The reliability of an assessment is the extent to which scores from the assessment will remain the same between two administrations within a short period. The validity of an assessment is the extent to which the assessment measures what it claims to measure.

Many other studies have demonstrated the reliability and validity of STAR Reading, STAR Math, and STAR Early Literacy. Additionally, many studies have differentiated between STAR assessments and other tests of similar skills. As with any assessment or test, student scores will vary each time the assessment or test is administered. This concept is called the statistical error of a measurement.

External agencies, like the National Center on Student Progress Monitoring (NCSPM), have assessed the STAR products and found them to be technically sound. Additionally, the Southwest Educational Development Laboratory (SEDL) has categorized STAR Reading and STAR Early Literacy as criterion-referenced and norm-referenced assessments.
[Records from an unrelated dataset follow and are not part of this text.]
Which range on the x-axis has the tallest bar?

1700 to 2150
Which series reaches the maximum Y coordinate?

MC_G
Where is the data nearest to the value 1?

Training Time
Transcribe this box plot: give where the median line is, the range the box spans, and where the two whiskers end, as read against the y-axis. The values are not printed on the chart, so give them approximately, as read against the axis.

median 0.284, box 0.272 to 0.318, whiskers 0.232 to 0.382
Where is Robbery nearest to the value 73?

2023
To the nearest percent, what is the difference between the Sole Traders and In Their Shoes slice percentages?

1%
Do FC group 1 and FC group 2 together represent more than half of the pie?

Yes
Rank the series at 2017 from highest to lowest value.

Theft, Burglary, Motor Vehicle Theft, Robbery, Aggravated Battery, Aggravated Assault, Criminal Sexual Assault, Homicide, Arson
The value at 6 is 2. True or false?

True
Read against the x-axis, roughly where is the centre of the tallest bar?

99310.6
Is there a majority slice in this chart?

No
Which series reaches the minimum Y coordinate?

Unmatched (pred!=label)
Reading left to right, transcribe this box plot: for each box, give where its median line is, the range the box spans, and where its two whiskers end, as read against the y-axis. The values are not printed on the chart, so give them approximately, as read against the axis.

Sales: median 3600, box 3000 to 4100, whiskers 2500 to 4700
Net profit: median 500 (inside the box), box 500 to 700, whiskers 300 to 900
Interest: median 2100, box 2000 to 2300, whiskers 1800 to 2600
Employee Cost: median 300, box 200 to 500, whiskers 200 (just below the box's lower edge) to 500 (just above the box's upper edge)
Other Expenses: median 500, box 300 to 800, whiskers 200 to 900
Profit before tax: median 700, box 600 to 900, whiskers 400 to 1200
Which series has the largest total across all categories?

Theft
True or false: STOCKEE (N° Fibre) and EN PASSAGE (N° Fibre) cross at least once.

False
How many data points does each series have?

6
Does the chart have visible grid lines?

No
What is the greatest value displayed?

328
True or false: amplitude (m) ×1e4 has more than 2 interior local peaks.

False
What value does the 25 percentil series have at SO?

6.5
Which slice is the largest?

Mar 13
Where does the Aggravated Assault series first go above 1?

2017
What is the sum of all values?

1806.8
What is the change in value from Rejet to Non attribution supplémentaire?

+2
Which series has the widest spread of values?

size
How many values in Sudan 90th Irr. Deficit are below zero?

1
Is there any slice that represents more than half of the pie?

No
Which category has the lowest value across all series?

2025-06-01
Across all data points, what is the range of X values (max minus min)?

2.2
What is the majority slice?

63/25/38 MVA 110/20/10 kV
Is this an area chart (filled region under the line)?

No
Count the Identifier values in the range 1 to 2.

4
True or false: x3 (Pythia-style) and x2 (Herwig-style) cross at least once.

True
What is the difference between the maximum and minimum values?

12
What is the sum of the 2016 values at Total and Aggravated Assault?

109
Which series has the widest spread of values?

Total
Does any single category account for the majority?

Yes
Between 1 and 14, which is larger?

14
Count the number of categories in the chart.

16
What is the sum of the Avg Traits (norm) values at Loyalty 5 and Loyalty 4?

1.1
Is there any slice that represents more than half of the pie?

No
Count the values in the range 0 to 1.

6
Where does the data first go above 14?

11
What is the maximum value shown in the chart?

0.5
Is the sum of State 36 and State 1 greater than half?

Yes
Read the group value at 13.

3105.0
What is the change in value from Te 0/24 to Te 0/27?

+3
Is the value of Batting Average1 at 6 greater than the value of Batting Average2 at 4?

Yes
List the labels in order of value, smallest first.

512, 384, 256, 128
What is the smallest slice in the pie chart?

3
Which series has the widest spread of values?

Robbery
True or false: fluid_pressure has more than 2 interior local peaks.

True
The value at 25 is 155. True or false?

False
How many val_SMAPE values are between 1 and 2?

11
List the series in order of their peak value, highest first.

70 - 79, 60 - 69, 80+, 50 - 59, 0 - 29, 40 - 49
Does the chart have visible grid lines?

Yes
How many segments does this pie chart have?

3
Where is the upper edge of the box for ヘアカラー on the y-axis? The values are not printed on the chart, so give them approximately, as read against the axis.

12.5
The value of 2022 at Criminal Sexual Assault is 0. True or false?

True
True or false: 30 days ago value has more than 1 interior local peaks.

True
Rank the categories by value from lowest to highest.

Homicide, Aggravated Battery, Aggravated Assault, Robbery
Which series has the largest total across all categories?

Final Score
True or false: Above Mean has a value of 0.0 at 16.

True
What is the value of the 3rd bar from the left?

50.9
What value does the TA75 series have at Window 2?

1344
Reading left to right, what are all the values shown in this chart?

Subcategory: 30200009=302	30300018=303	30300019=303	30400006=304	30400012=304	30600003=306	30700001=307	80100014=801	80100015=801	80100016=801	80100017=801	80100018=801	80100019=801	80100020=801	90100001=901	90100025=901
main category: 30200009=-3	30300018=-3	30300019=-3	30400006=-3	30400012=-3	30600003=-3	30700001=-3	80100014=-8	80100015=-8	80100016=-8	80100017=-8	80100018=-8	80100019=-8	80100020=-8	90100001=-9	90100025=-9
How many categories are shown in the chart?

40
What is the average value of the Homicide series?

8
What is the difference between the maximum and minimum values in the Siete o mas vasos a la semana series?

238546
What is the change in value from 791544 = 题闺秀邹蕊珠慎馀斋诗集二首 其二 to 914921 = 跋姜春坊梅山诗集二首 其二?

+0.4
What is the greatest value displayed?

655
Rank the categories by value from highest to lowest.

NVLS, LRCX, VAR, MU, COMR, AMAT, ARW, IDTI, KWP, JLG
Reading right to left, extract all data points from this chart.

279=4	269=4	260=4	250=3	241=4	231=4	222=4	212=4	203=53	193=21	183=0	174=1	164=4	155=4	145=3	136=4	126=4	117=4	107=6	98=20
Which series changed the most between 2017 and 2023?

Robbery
In this latter case, the STAR Early Literacy package is said to evaluate eight cognitive elements.

STAR Early Literacy was mentioned in the 2006 Readers' Choice Awards: Best Reading Software, a survey by e-School News.

===Criticism===
The Illinois State Board of Education (ISBE) stated in a Summer 2005 letter that it would no longer accept STAR Reading scores for measuring reading "performance progress" for the Reading Improvement Block Grant. However, STAR reading was still permitted for instructional decision-making. Since the ISBE issued this letter in 2005, they have updated its database and ISBE has now re-categorized STAR Reading as an assessment of reading comprehension.